NTIA Warns Government Is Allowing Its £160bn Night-Time Economy Collapse
Britain has lost over a quarter (28%) of its late-night economy, tens of thousands of jobs, and a growing share of its global cultural identity, and it is still happening.
New findings from the NTIA Night Time Economy Market Monitor, produced in conjunction with NIQ, show that 2025 marks a critical breaking point for the UK’s night time economy, with closures accelerating, productivity stalling and confidence draining from town and city centres after dark.
The scale of the damage:
- Late-night venues fell by 4.1% in 2025
- The late-night economy is now 28.2% smaller than before COVID
- Nightclubs have declined by more than 35% since 2020
- Late-night bars fell by 4.9% in a single year
- Over 75,000 jobs lost across 2024–25
- Real-terms night time spending remains 10% below 2019
- Productivity growth stalled at just 1.5%
- Over 2 million jobs remain dependent on the night time economy
The night time economy generates nearly £160 billion annually, underpins the UK’s visitor economy, supports music, culture and the creative industries, and provides large-scale employment for young people.

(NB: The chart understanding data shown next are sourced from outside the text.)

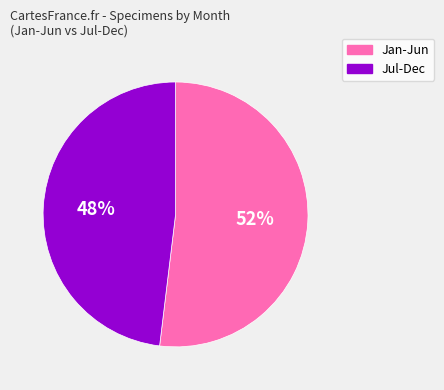

Is it true that Jul-Dec is 35% of the pie?

False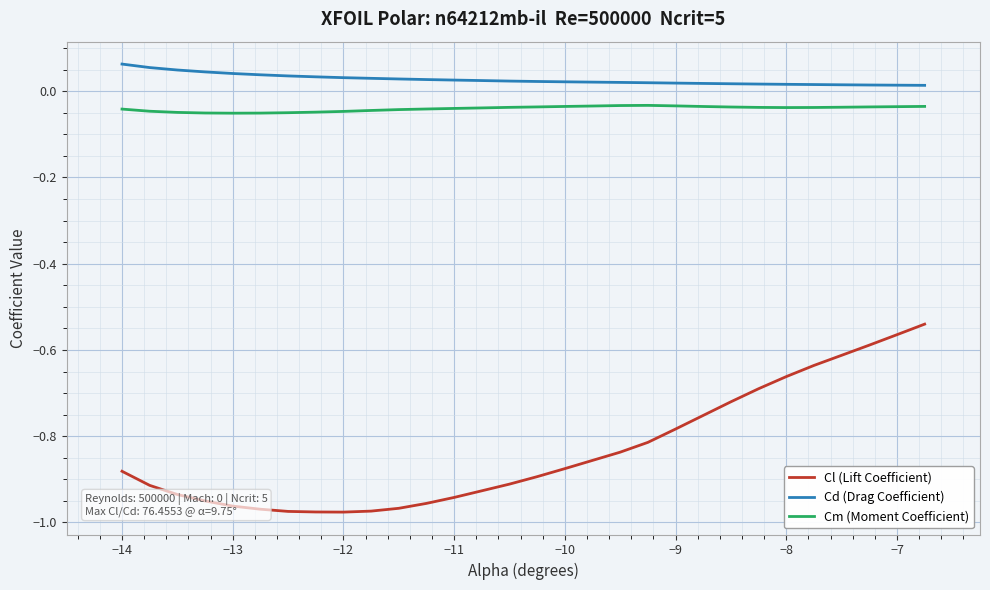

True or false: Cm (Moment Coefficient) and Cl (Lift Coefficient) intersect in this chart.

False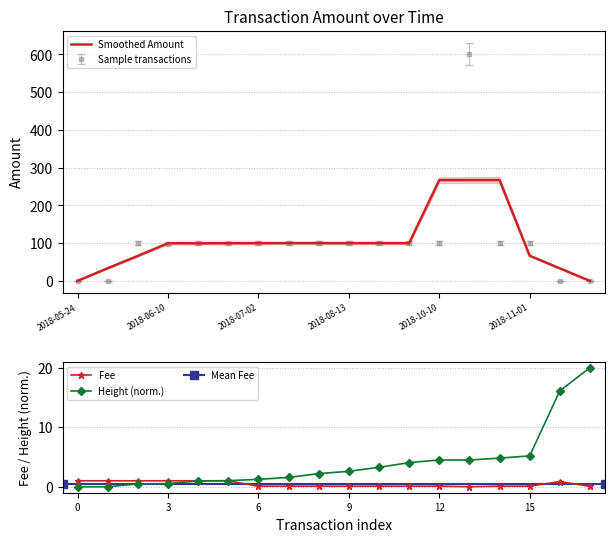

The Fee series shows 0.1 at 12. True or false?

True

Yet the Monitor shows a sector trapped in a vice:
- Rising labour, energy and compliance costs
- Falling footfall and volume sales
- Late-night transport and safety failures
- A tax burden designed for stability, not survival
Growth in 2025 was driven by price inflation, not demand, with food and drink volumes falling by up to 6%. Businesses are absorbing costs they cannot pass on, and closing as a result.

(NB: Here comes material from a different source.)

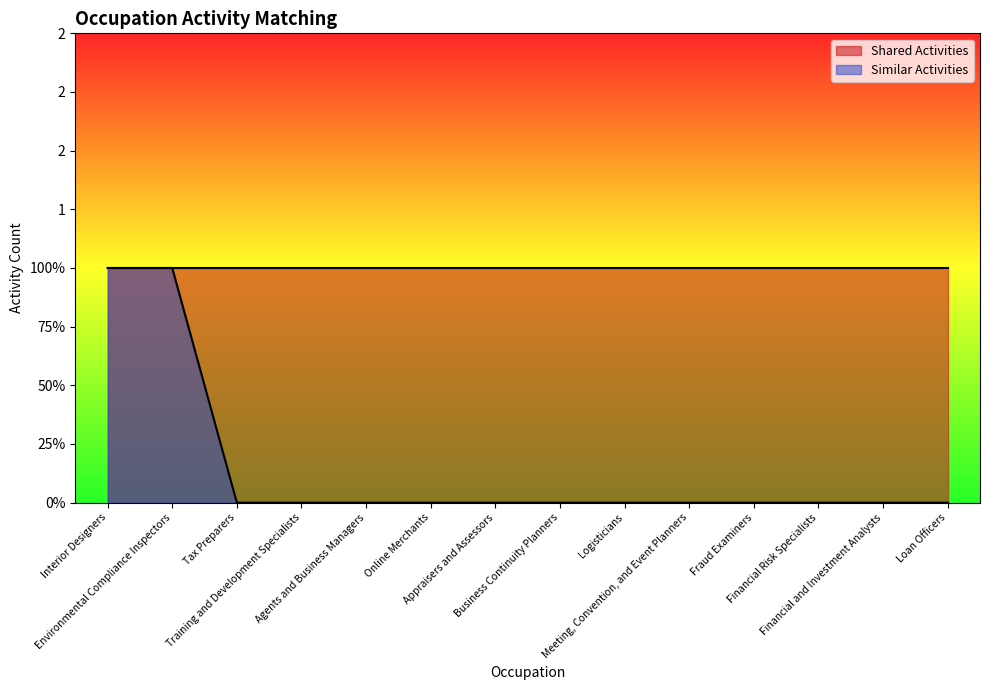

True or false: there are more than 2 points higher than both neighbors.

False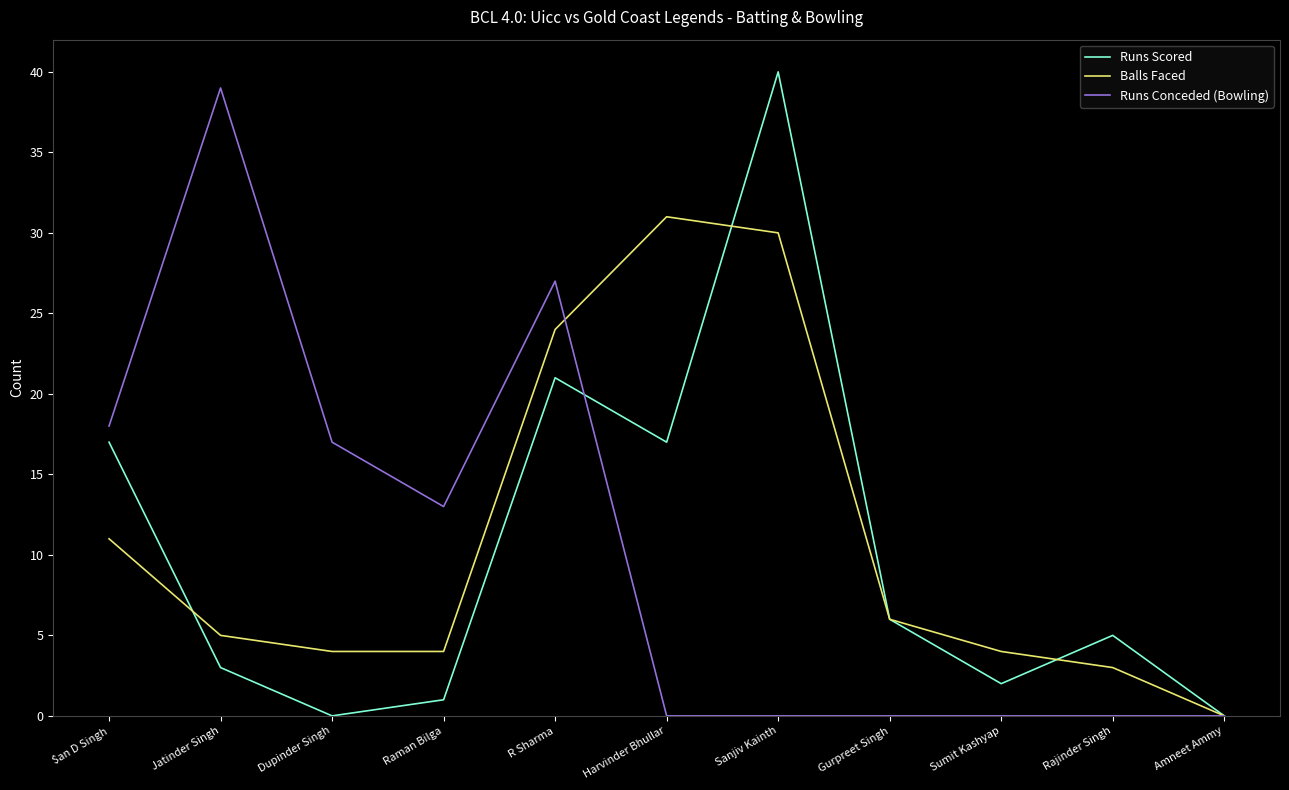

Where is Balls Faced nearest to the value 15?

$an D Singh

Andy Burnham, Mayor of Greater Manchester showed support for the sector at the Night Time Economy Summit saying:
“I would argue for a VAT rate more consistent with what you find in Europe because of the social value that your businesses bring to places and towns that need that life injected into them.” He also said “I personally would permanently support a lower business rates regime for hospitality businesses for exactly the same reason.”
Rt.Hon Angela Rayner also stated in her keynote speech at the summit:
“This isn’t about special treatment. It’s about creating a shared tax burden and an equitable environment.” adding “National Insurance contributions for employers. And the business rates valuation system, which too often fails to reflect how modern, cultural, night-time businesses actually operate.”

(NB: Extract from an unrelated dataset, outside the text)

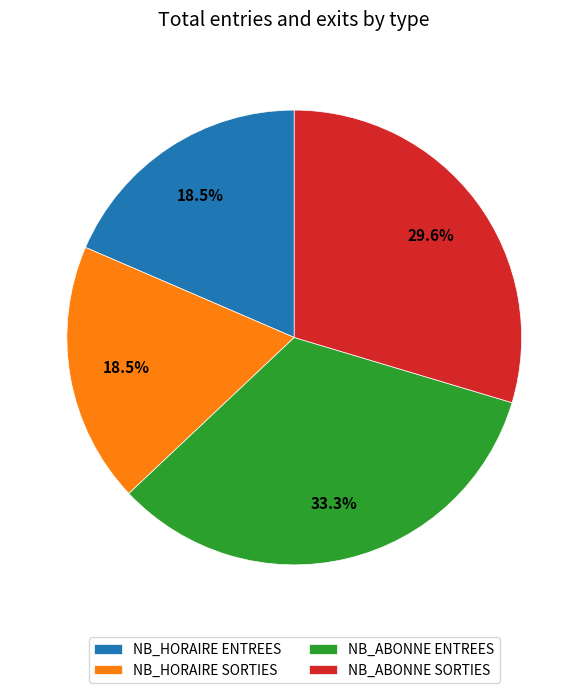

Does any single category account for the majority?

No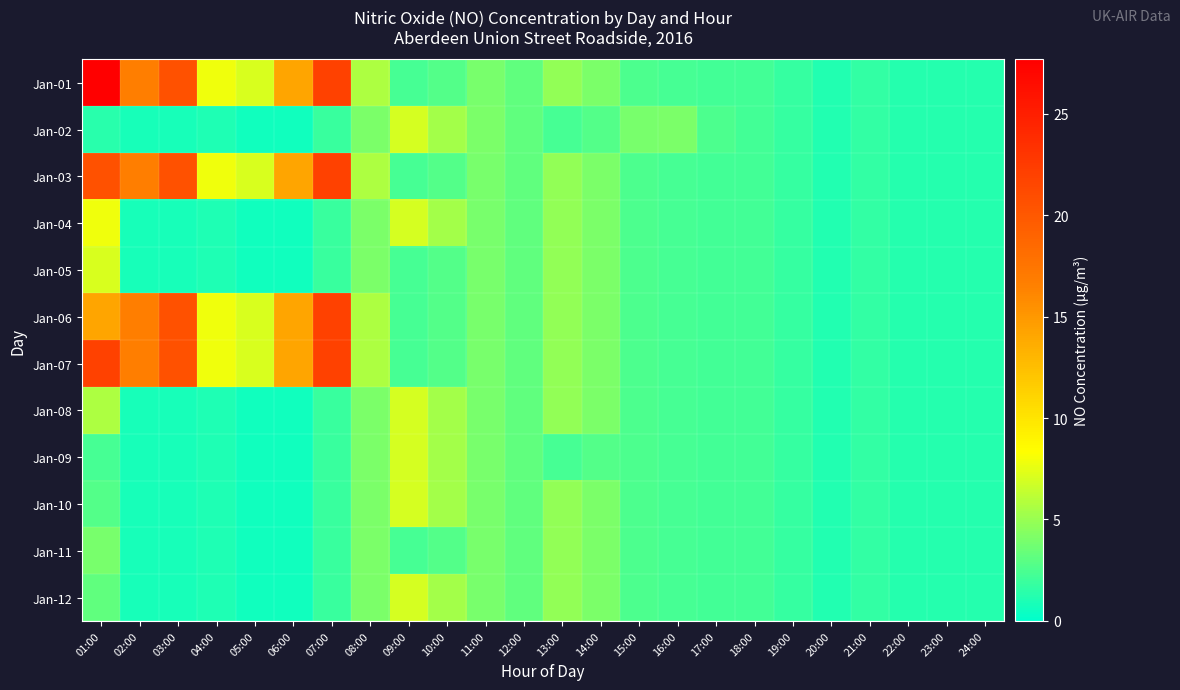

What is the spread (max minus min) of values at 07:00?

20.2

Green Party Leader Zack Polanski, who also attended the summit said:
“I’m here today because people are really struggling, their bills are going up and wages are not rising and this is particularly hitting the night time industries. They’ve been affected by a series of catastrophic decisions by the Government, from business rates to the rise in National Insurance and actually what we need to be doing is supporting workers and the night time economy, by not supporting multi millionaires and billionaires, but supporting small businesses and medium businesses that just trying to get by.”